You are viewing a plain text version of this content. The canonical link for it is here.
Posted to users@pdfbox.apache.org by Michael Dick <mb...@tepper.cmu.edu> on 2013/06/17 23:32:06 UTC

Problem with extracting text from pdf using SortByPosition

Hello,
<mb...@tepper.cmu.edu>

I'm trying to extract text from a pdf (
http://www.oca.state.pa.us/Industry/Electric/elecomp/wpp.pdf). However I'm
having trouble with the way the doc is formatted. With default settings
(sortbyposition false), the last column is not read along with the line.
I'm having more luck with setting sortbyposition true, however that messes
up some of the text (see below).

Is there a way to tweak settings to fix the text when sortbyposition is
true? Or otherwise is there a way to further troubleshoot this?

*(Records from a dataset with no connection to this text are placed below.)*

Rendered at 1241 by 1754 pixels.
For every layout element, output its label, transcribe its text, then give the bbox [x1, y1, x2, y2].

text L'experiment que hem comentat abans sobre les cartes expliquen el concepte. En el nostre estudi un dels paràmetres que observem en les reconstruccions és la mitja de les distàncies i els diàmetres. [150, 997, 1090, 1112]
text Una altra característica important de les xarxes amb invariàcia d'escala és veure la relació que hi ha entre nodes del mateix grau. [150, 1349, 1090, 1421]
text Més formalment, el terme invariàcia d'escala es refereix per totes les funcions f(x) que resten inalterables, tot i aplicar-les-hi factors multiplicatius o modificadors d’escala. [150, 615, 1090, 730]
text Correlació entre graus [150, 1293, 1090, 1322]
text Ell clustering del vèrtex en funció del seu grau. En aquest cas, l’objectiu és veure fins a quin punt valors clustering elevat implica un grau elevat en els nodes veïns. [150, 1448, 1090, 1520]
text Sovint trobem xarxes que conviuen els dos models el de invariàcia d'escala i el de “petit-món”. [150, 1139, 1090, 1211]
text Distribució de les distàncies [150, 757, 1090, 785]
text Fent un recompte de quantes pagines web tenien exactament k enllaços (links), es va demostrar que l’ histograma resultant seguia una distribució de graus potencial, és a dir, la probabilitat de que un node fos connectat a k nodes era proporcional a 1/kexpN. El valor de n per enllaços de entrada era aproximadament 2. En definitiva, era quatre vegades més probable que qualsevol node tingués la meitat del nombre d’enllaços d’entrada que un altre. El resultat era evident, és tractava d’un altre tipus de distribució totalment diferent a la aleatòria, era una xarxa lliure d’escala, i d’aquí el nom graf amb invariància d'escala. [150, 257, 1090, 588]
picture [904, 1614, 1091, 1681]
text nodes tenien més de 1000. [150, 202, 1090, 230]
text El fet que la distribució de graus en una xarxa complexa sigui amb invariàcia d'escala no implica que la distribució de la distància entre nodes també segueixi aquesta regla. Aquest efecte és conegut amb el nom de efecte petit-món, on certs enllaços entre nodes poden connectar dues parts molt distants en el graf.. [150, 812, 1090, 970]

Thanks so much for any advice!

Michael

For example on page 4
*with SortByPosition true*
*TriEWaegslte  PEennenr gPyower *
*1-87P7r-i9c3e EtoA GCLomE p(9a3r3e -2453)*
*www.trieagletehnrerogyu.cgohm *
*FixedA purigcue:s t 6 3 m1o, n2t0h1 t3erm 7.29 ¢ $36.45 $72.90 $145.80*
*$20 per month *
*for each month *
*remaining in the *
*contract term*

*with SortByPosition false*
*TriEagle Energy*
*1-877-93EAGLE (933-2453)*
*www.trieagleenergy.com*
*Fixed price:  6 month term 7.29 ¢ $36.45 $72.90 $145.80*